Required action A -> Please reproduce every one of the rows that follow the review, line for line and unchanged, leaving the pictures out of your output.

Director: Wes Craven
Cast: Matthew Labyorteaux, Kristy Swanson, Michael Sharrett
Run Time: 1 hour 31 minutes
MPAA Rating: R
At first, I didn’t include Wes Craven’s Deadly Friend on my list of flicks to watch for Census Bloodbath. It certainly seemed to have elements of a slasher film, but from the descriptions I read, it seemed too on the fringe to really count. Well, now that I’ve seen it, I know that that’s just it’s nature. It’s on the fringe of almost every genre that’s ever existed, being as it is a 6-car pileup between Weird Science, Doogie Howser M.D., The Last House on the Left, Gremlins, A Nightmare on Elm Street, and Don’t Tell Mom the Babysitter’s Dead. So I might as well throw it in. You know I love me some Wes Craven, and this is our last chance to include him in this project.
And at the very least it has a higher body count than Road Games.
In Deadly Friend, Paul Conway (Matthew Labyorteaux) is new in town, having moved to be a guest lecturer and student at the local college, even though he’s only supposed to be in 10th grade. You see, he’s one of them 80’s Teen Supergeniuses™, and he has created an artificially intelligent robot named BB who babbles incessantly like a Mogwai and is essentially a member of the family (funnily enough, an original title for this movie was going to be A.I.). For about half an hour, it’s basically a five pound Disney Channel Original Movie stuffed with ten pounds of 80’s teen movie tropes (the reclusive old lady next door, the herniated cuteness of BB, the preposterously evil bully roaming the streets… I could go on for hours).
Then the Craven kicks in (as does the studio interference, forcing the teen romp into a more hardcore horror framework that would allegedly appeal to Elm Street fans). Sam is killed by her abusive alcoholic father, so Paul implants her brain with BB’s chip to bring her back to life, whereupon she goes rogue and begins summarily murdering pretty much everyone in town who has crossed BB in some way.
Literally all of whom appear in the same, brutally efficient exposition scene.

Required action B ->
Answer these questions from the review above, marking each answer the same way:
(i) What is the film's run time?
(ii) What is the name of the robot Paul builds?
(iii) Who kills Sam?

Provided data ->
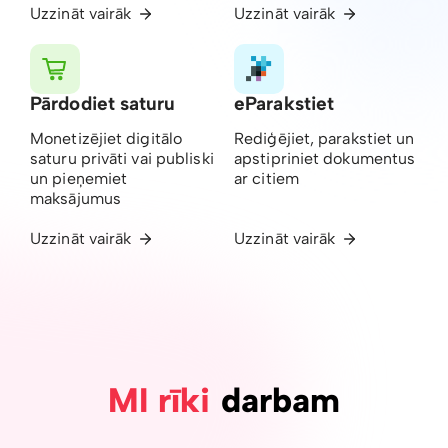
Uzzināt vairāk
Uzzināt vairāk
Pārdodiet saturu
eParakstiet
Monetizējiet digitālo
Rediģējiet, parakstiet un
saturu privāti vai publiski
apstipriniet dokumentus
un pieņemiet
ar citiem
maksājumus
Uzzināt vairāk
Uzzināt vairāk
MI rīki
darbam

Reply A ->
Uzzināt vairāk
Uzzināt vairāk
Pārdodiet saturu
eParakstiet
Monetizējiet digitālo
Rediģējiet, parakstiet un
saturu privāti vai publiski
apstipriniet dokumentus
un pieņemiet
ar citiem
maksājumus
Uzzināt vairāk
Uzzināt vairāk
MI rīki
darbam

Reply B ->
(i) 1 hour 31 minutes
(ii) BB
(iii) Her abusive alcoholic father